Für Martin sind die wichtigsten Signale nicht Hype, Branding oder kurzfristige Performance. Entscheidend ist, ob Nutzer weiter transagieren, ob Umsatz existiert und ob das Orderbuch echte Käufe statt kontrollierter Stützung zeigt.
„Wenn du die Gewinner anhand des Charts auswählst, kaufst du die schlechtesten“, sagte er. „Schau dir die Rohre an, schau dir das Orderbuch an.“
Privatanleger sind nicht mehr die Haupttreiber des Volumens
Martin sagte außerdem, dass Privattrader einen immer kleineren Anteil am Gesamtvolumen des Kryptomarktes ausmachen. Seiner Ansicht nach wird der Großteil des heutigen Umsatzes von Bots, Market Makern, Arbitragesystemen und anderen programmatischen Strategien erzeugt.
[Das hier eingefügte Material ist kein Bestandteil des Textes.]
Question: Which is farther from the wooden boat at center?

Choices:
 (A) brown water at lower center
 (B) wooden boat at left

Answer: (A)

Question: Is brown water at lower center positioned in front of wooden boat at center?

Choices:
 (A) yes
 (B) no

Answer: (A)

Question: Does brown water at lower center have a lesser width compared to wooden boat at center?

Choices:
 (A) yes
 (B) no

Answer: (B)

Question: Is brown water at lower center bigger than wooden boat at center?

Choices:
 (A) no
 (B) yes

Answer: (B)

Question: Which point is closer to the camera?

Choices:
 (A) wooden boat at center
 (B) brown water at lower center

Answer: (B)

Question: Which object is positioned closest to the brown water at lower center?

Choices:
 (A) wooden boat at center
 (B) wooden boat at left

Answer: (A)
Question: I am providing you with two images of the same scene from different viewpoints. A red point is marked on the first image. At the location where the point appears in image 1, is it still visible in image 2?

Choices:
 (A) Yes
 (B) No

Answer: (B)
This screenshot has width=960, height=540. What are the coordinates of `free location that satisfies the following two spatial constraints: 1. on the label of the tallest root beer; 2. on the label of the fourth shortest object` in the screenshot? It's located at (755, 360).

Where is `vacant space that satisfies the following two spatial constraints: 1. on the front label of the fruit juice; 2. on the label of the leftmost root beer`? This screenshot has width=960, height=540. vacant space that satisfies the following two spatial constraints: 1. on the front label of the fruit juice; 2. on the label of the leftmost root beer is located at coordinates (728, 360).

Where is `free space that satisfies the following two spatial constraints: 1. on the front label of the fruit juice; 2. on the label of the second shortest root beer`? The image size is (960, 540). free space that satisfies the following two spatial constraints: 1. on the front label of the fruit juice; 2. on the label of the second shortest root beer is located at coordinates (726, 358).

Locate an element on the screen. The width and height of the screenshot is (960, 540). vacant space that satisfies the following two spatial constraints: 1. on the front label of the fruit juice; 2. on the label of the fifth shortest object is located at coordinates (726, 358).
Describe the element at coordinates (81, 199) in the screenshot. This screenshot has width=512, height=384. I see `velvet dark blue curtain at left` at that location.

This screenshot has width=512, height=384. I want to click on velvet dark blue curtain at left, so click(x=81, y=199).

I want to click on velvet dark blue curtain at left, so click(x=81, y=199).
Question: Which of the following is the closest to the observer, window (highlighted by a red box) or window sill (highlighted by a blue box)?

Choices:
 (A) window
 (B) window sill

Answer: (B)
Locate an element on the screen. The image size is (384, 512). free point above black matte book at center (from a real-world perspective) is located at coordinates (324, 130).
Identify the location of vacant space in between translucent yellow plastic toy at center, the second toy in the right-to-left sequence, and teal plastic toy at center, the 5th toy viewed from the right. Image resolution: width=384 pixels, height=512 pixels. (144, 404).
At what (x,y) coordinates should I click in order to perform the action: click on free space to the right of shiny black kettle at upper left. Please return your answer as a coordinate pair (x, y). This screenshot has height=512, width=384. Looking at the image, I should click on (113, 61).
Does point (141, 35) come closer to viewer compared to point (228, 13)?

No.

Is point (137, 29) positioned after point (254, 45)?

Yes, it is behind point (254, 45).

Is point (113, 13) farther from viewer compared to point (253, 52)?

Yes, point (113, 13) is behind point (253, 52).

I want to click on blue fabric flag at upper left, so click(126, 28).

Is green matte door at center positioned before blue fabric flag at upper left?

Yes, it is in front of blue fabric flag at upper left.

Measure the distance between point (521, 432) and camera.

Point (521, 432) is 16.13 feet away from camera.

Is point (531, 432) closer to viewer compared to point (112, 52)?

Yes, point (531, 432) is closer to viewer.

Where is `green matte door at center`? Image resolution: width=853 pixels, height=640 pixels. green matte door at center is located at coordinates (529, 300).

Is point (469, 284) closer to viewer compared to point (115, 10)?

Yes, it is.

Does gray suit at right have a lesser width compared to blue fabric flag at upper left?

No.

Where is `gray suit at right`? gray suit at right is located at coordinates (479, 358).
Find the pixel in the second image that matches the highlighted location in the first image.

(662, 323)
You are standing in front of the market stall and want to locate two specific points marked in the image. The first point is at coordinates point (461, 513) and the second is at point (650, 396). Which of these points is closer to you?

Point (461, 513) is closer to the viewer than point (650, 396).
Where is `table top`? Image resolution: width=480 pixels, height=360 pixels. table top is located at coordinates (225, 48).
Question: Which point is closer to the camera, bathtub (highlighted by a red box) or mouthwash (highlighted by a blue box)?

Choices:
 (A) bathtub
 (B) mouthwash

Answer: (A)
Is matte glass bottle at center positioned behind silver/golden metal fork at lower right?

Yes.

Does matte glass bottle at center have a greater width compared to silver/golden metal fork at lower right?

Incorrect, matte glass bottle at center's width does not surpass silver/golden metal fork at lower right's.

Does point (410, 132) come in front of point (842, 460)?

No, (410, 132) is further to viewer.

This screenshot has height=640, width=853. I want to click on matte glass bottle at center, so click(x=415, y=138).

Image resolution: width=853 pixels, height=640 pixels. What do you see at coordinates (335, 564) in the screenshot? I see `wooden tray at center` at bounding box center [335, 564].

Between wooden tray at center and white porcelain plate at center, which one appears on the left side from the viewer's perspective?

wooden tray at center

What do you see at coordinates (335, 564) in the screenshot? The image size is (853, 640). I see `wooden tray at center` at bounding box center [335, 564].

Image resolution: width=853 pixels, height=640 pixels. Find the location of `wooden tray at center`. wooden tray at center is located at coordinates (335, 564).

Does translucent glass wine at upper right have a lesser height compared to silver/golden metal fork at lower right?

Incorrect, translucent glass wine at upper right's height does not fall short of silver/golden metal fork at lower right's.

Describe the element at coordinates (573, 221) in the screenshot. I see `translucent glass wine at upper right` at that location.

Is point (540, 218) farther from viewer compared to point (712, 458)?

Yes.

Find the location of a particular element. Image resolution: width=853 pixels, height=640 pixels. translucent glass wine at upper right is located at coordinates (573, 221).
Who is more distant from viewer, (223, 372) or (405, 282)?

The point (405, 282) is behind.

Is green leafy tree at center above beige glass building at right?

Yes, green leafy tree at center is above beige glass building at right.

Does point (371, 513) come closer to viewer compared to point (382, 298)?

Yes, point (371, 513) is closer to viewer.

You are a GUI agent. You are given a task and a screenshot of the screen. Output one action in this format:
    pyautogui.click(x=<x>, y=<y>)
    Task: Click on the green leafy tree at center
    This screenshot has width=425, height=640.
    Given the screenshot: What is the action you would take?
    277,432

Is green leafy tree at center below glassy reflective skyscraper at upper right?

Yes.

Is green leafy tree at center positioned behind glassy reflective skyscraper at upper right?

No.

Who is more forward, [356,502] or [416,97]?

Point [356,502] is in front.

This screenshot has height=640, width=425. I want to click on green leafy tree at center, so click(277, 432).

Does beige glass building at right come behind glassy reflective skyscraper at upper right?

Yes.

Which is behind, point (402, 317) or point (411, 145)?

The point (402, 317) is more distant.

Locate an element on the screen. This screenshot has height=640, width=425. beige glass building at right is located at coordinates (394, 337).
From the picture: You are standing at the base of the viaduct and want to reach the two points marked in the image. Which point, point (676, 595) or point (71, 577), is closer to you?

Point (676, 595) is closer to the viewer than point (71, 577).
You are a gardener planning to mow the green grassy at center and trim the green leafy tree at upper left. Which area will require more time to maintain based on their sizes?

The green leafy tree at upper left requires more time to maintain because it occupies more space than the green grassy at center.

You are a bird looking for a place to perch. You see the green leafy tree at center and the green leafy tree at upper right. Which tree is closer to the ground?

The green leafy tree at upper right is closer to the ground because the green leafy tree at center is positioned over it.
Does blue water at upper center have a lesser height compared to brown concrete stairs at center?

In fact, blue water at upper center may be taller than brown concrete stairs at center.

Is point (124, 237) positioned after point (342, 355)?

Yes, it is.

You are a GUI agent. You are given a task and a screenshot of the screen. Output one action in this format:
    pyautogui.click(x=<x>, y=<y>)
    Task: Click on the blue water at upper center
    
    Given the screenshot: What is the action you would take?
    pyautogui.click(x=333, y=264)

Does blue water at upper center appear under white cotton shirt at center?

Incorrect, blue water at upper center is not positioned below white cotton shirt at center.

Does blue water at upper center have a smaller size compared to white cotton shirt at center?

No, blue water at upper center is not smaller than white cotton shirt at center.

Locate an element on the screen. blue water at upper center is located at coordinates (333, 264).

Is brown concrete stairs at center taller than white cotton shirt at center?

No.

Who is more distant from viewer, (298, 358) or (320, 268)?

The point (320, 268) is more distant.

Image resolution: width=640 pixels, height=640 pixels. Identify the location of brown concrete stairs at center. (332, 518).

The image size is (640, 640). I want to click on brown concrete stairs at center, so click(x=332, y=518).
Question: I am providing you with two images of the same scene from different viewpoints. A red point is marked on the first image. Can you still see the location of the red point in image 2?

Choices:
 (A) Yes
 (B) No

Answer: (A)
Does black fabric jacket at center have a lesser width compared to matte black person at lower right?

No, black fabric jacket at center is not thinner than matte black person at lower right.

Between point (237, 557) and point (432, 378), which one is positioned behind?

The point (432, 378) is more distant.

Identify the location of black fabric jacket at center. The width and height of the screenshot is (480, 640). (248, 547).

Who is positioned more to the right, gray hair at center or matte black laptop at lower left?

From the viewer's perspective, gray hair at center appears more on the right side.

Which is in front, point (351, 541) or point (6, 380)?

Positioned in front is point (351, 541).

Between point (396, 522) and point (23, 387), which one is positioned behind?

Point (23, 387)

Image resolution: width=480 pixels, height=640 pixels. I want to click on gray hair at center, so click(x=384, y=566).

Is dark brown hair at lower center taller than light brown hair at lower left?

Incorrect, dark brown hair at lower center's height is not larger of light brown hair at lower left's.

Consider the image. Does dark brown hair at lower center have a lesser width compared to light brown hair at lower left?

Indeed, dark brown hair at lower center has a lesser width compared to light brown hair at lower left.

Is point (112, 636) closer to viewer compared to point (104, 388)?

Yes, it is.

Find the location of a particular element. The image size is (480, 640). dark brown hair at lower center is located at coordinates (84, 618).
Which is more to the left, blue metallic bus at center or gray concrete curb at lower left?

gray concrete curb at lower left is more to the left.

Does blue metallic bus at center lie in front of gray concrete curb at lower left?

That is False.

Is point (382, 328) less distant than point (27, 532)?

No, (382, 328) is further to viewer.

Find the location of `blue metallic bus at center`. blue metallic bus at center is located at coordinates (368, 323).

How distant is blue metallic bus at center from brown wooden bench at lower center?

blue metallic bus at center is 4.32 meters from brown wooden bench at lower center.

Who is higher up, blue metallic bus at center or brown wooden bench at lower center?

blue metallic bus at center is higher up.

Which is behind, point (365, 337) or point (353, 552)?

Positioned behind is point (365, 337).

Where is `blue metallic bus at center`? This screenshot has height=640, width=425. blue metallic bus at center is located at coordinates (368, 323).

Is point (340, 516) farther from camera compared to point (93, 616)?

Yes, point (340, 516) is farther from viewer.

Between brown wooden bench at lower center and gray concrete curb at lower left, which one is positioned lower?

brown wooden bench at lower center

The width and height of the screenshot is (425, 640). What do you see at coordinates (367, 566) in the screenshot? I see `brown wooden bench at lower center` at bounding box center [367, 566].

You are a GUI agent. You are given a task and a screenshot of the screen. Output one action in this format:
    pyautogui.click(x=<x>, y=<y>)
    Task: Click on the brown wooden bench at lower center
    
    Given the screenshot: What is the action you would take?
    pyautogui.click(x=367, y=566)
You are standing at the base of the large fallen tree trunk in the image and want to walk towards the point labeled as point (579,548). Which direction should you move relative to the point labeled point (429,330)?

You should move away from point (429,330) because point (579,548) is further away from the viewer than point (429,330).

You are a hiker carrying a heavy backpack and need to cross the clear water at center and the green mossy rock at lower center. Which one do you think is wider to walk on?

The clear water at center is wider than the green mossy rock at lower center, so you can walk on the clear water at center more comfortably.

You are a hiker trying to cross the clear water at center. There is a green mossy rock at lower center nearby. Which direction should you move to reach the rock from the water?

„Der größte Teil des Turnovers stammt von Maschinen, die emotionslos Strategien ausführen“, sagte er. „Und der größte Schmerz trifft Menschen.“
Diese Verschiebung stützt sein übergeordnetes Argument. Wenn Marktaktivität zunehmend maschinengesteuert ist, dann ist die Vorstellung, dass KI-Agenten zu ökonomischen Akteuren werden, keine ferne Zukunftsmusik. Es könnte die nächste Phase eines Marktes sein, der bereits von automatisierter Ausführung dominiert wird.
Martin sagte, Privatanleger litten weiterhin am stärksten unter Liquidationen, weil sie emotional in Positionen einsteigen und von Hebelsystemen oft schneller ausgestoppt werden, als sie reagieren können. Bots geraten nicht in Panik, Menschen schon.
In den nächsten 12 bis 15 Monaten erwartet er, dass Agenten deutlicher als ökonomische Teilnehmer sichtbar werden: Sie kaufen Services ein, transagieren und tragen auf eine weniger emotionale, stärker nutzengetriebene Weise zur Marktaktivität bei.
Die Implikationen für Kryptomärkte seien erheblich. Werden KI-Agenten zu wiederkehrenden Käufern von Rechenleistung, Zugang und Abwicklungsdiensten, könnte der nächste große Nachfragezyklus ganz anders aussehen als die retailgetriebenen Rotationen der Vorjahre.
Er könnte leiser, automatisierter und stärker infrastrukturgetrieben verlaufen.
Die Frage sei, so Martin, welche Projekte tatsächlich für diese Zukunft bauen – und welche KI nur als neueste Token-Erzählung benutzen.